Так впервые в нашей истории Петром Ивановичем Паниным было дано авторитетное разъяснение, что политических преступников указы об отмене смертной казни не касаются. Панин готов был бы и дальше идти, он, было, издал “повеление”, чтобы в случае повторного бунта “казнить всех без изъятия возрастных мужиков мучительнейшими смертями”, но и тут его остановила Екатерина. Все-таки, она переписывалась с Вольтером, и ее подобная откровенность могла поставить в неловкое положение…
Из пугачевщины были извлечены административные уроки. Дворяне желали бы, чтобы между дворянскими выборными органами и общегосударственным центром не было никаких промежуточных звеньев, а этот центр рисовался им в образе сената, где заседают такие же дворяне-помещики. До пугачевщины этого казалось совершенно достаточно, пугачевское восстание заставило пересмотреть вопрос. “Внутреннее бывшее беспокойство, – писал Екатерине с места усмирения Петр Панин, – для управления таковых (отдаленных от первопрестольных надзираний) народов и стран открыло потребности в умножении над ними более правительств и присутственных полицейских надзирателей, нежели доныне оных есть”. “Мудрая императрица Екатерина II, – говорит в своих записках знакомый нам член “секретной комиссии” Рунич, – по случаю возникшего в низовом краю России возмущения извлекла все опыты из внутреннего тогдашнего управления губерний и воеводств и со сродным ей благоразумием усмотреть соизволила, что в таком обширном государстве, какова российская монархия, разделенная на 12 только губерний, необходимо требует нового постановления – чтобы они (губернии), в пределах своих, были не столь обширны, что и сделано по усмирении в низовом краю пугачевского бунта…”

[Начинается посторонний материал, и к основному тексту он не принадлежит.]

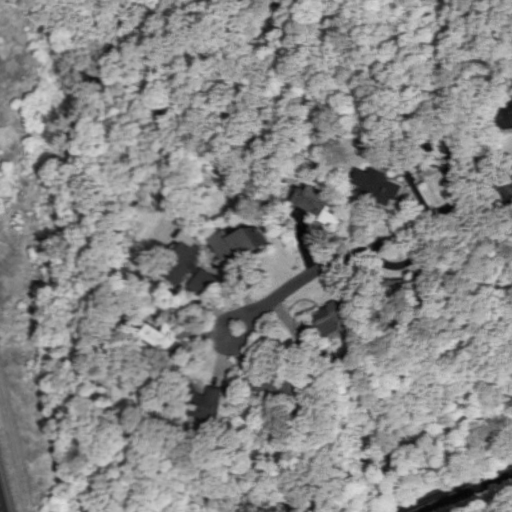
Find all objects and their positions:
park: (117, 25)
building: (507, 117)
building: (378, 187)
building: (324, 203)
road: (380, 241)
building: (238, 245)
building: (191, 271)
building: (336, 316)
road: (223, 323)
building: (163, 336)
building: (280, 383)
building: (215, 405)
road: (458, 488)
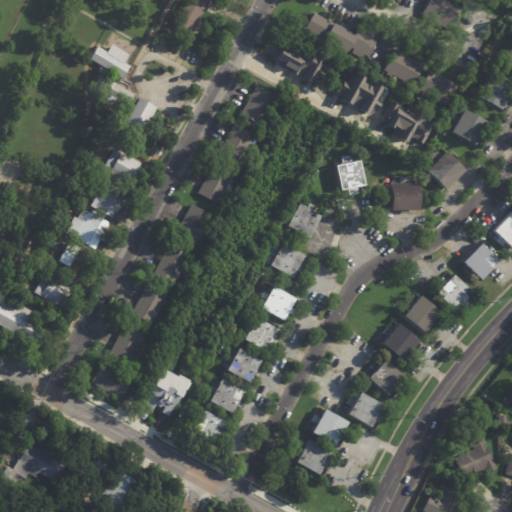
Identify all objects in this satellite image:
building: (494, 0)
building: (389, 1)
building: (391, 1)
building: (440, 12)
building: (440, 12)
building: (189, 13)
building: (191, 13)
road: (420, 34)
building: (338, 35)
road: (258, 36)
building: (338, 36)
building: (507, 56)
building: (508, 57)
building: (109, 60)
road: (245, 61)
building: (298, 64)
road: (138, 66)
building: (401, 67)
building: (401, 68)
building: (474, 71)
parking lot: (164, 85)
building: (436, 87)
building: (436, 87)
building: (117, 89)
building: (491, 90)
building: (491, 91)
building: (360, 94)
building: (113, 96)
road: (313, 98)
building: (255, 104)
building: (256, 105)
building: (137, 118)
building: (138, 119)
building: (402, 122)
building: (465, 126)
building: (466, 127)
building: (235, 144)
building: (236, 144)
building: (156, 150)
building: (120, 165)
building: (119, 167)
building: (441, 169)
building: (442, 170)
building: (348, 175)
building: (347, 176)
building: (243, 178)
building: (213, 183)
building: (213, 185)
road: (156, 196)
building: (401, 196)
building: (402, 196)
building: (107, 199)
building: (108, 200)
building: (300, 220)
building: (301, 220)
building: (191, 224)
building: (191, 225)
building: (86, 228)
building: (504, 229)
building: (88, 230)
building: (504, 230)
building: (68, 255)
building: (73, 260)
building: (281, 260)
building: (284, 261)
building: (477, 261)
building: (478, 262)
building: (169, 264)
building: (170, 264)
building: (50, 289)
building: (52, 290)
building: (451, 293)
building: (453, 294)
road: (343, 302)
building: (275, 303)
building: (275, 303)
building: (148, 305)
building: (149, 305)
building: (419, 315)
building: (419, 315)
building: (17, 318)
building: (19, 321)
building: (256, 334)
building: (258, 335)
building: (397, 342)
building: (125, 344)
building: (125, 344)
building: (397, 344)
road: (22, 358)
building: (240, 365)
building: (240, 366)
building: (381, 376)
road: (57, 378)
building: (382, 378)
building: (109, 381)
building: (110, 381)
building: (161, 391)
building: (163, 391)
building: (223, 396)
building: (224, 397)
road: (443, 397)
building: (506, 400)
building: (474, 407)
building: (362, 409)
building: (0, 410)
building: (363, 410)
building: (1, 412)
building: (501, 420)
road: (448, 421)
building: (206, 426)
building: (206, 427)
building: (327, 427)
building: (326, 428)
road: (150, 430)
road: (392, 430)
road: (95, 432)
road: (129, 438)
building: (308, 457)
building: (310, 457)
building: (471, 460)
building: (472, 460)
building: (35, 461)
building: (41, 463)
building: (103, 466)
building: (507, 466)
building: (508, 468)
building: (10, 472)
building: (432, 475)
building: (102, 478)
road: (240, 482)
building: (120, 493)
road: (192, 494)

Низший персонал новых губерний, в несколько раз “умноживших” местные “правительства”, рекрутировался, как мы знаем, все из того же дворянства: этим были удовлетворены в минимальной мере требования 1767 года. Но над низшей дворянской администрацией были поставлены агенты центральной власти с чрезвычайными полномочиями в лице наместников, которые обращались к дворянскому обществу с высоты императорского трона, нарочито поставленного в залах дворянских собраний, “яко частные цари под начальством единой великой самовластной своей царицы, коей одной обязаны они были ответствовать”.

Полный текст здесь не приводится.